Je weiter die Karriereleiter hinaufführte, fühlte sich Daud dazu verpflichtet, den Jugendlichen aus seinem Stadtteil einen Weg aus dem sozialen Abgrund in eine selbstbestimmte und integrierte Zukunft geben zu können. Die Jugendkrawallen im Jahre 2004, bei denen sich hunderte Jugendliche neben einem Bandenkrieg auch eine Schlacht mit der Polizei lieferten, brachte Daud zum Nachdenken. Daraufhin startete er 2005 zusammen mit seinem Kommilitonen Johannes Wolde-Mikael „BGK – Bildung gegen Kriminalität”, ein gemeinnütziges und soziales Nachhilfeprojekt im Stadtteil Osdorfer Born. Hier sollten Studenten aus dem Stadtteil den Schülern ab der 5. Klasse dreimal wöchentlich kostenlose Hausaufgabenhilfe und Mentoringunterstützung in den Abendstunden geben.

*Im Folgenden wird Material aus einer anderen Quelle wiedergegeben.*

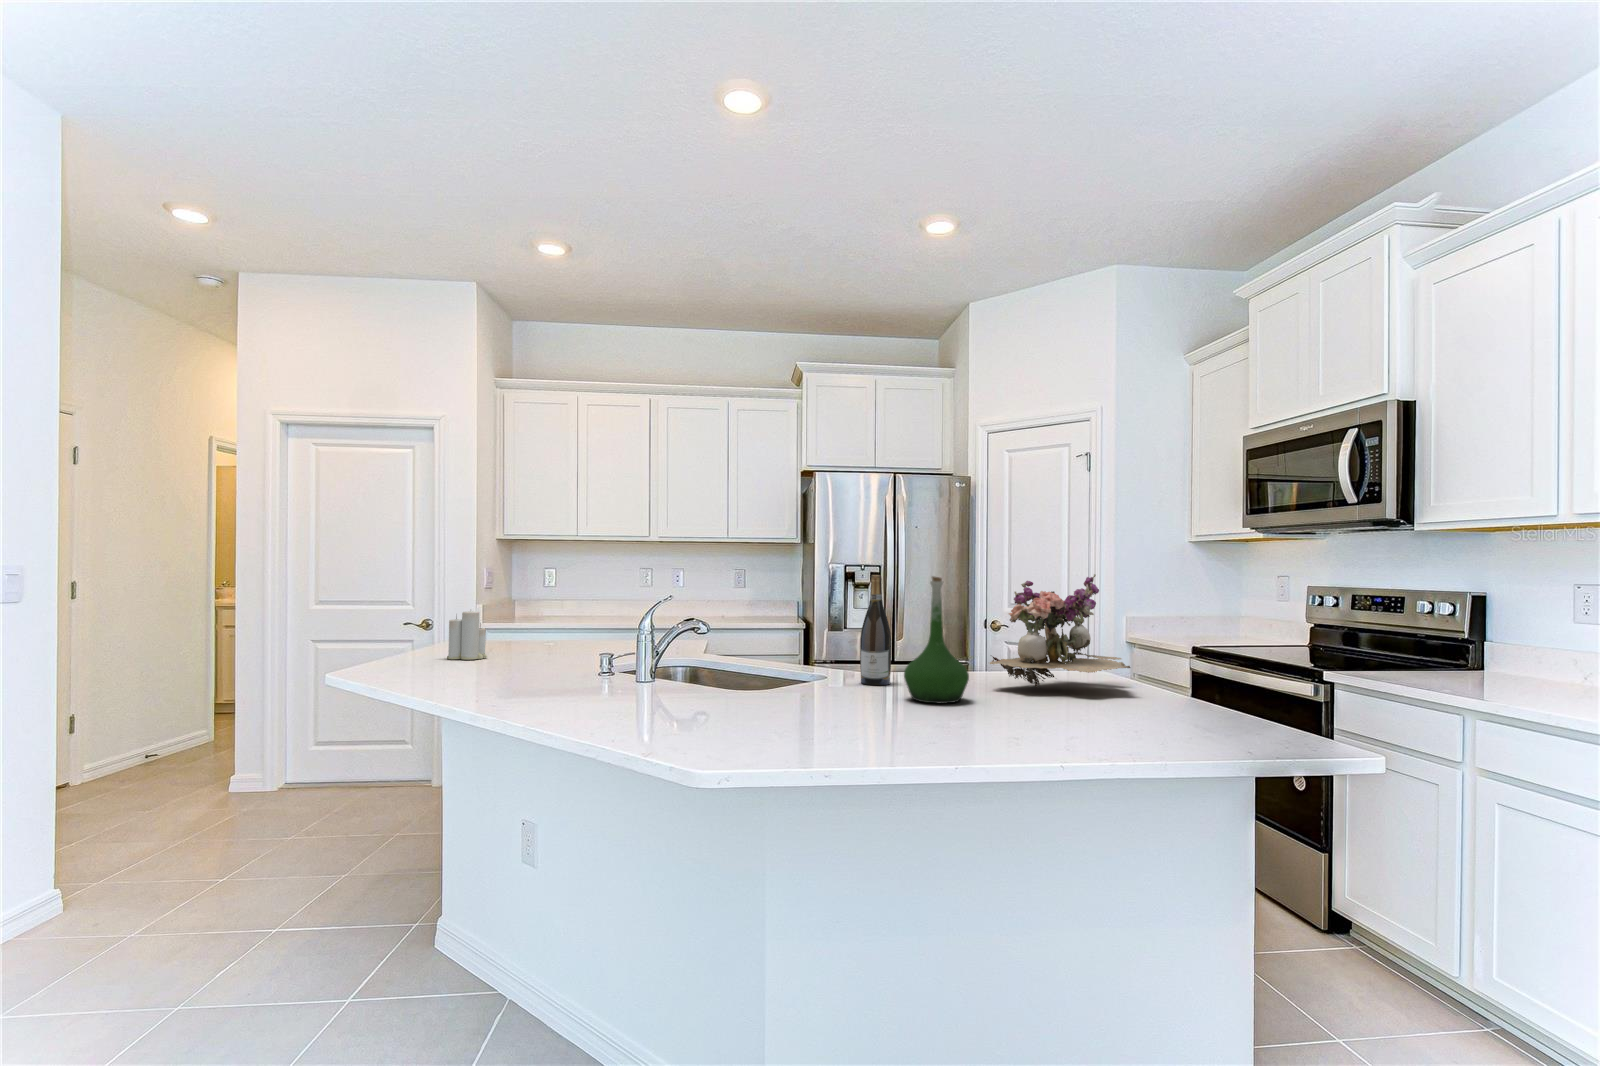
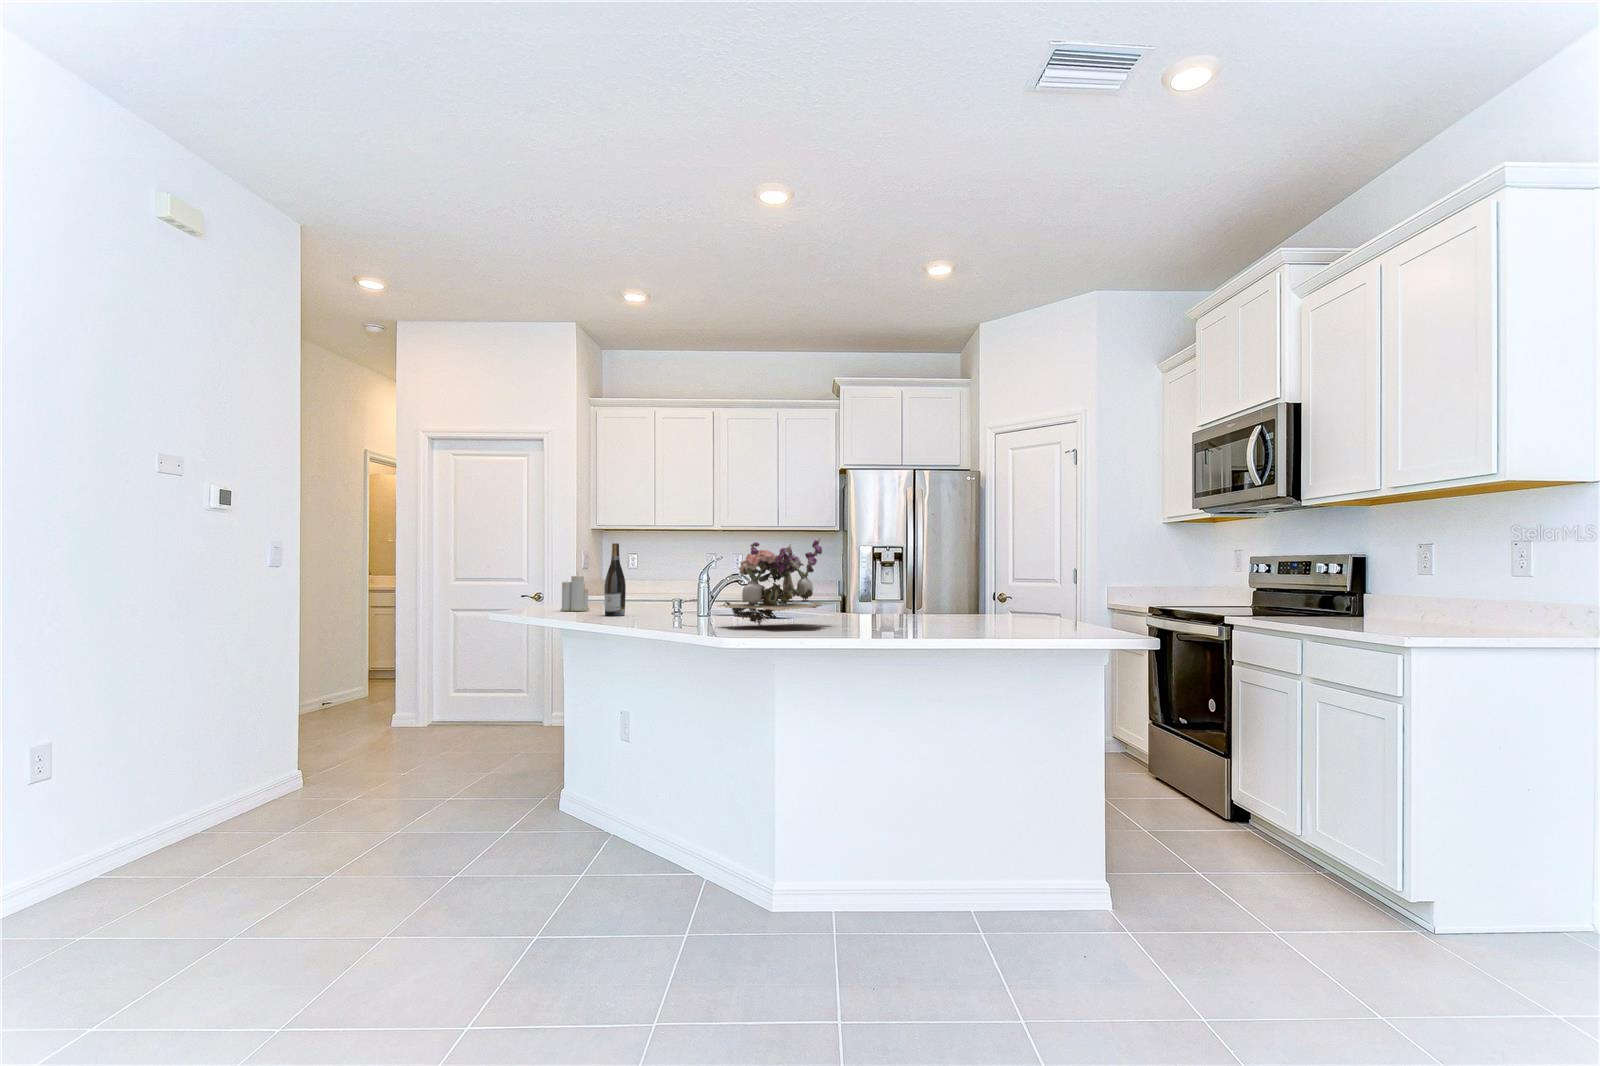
flower arrangement: present [990,574,1130,687] -> present [718,538,832,625]
wine bottle: present [860,575,891,685] -> present [604,543,626,616]
vase: present [904,577,969,703] -> none [882,539,929,629]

„BGK - Bildung gegen Kriminalität”, ein gemeinnütziges und soziales Nachhilfeprojekt im Stadtteil Osdorfer Born

„BGK – Bildung gegen Kriminalität”, ein gemeinnütziges und soziales Nachhilfeprojekt im Stadtteil Osdorfer Born

Zurückschauend ist es für Daud unfassbar, dass das Nachhilfe-Projekt trotz der großen Hürden und Hindernisse, die es nehmen musste, mittlerweile „als festes Element im Stadtteil” etabliert hat und personenunabhängig fortgeführt wird. Dass es nicht ganz einfach ist, „so unterschiedliche Menschen für einen gemeinsamen Zweck zusammenzubringen”, hat Daud lernen müssen. Heute erfüllt es ihn mit Stolz, wenn er sich an die Erfolgsgeschichten zurückerinnnert. „Es gab sehr viele Jugendliche, ohne Perspektive und Motivation, deren Eltern und Lehrer sie schon längst aufgeben hatten. Uns gelang es auf die Zukunftsängste der Schüler einzugehen, am geringen Selbstvertrauen und an der geringen Frustrationstoleranz zu arbeiten”. Jugendliche, die bis dahin orientierungslos herumirrten und Berufswünsche wie „Rapper oder Porscheverkäufer” verfolgten, nahmen ihr Leben selbst in die Hand und strebten voller Willensstärke konkrete und bodenständige Lebensziele an. So entwickelte sich BGK „von einer Nachhilfe für benachteiligte Jugendliche zu einer Karriereschmiede für Hamburg”.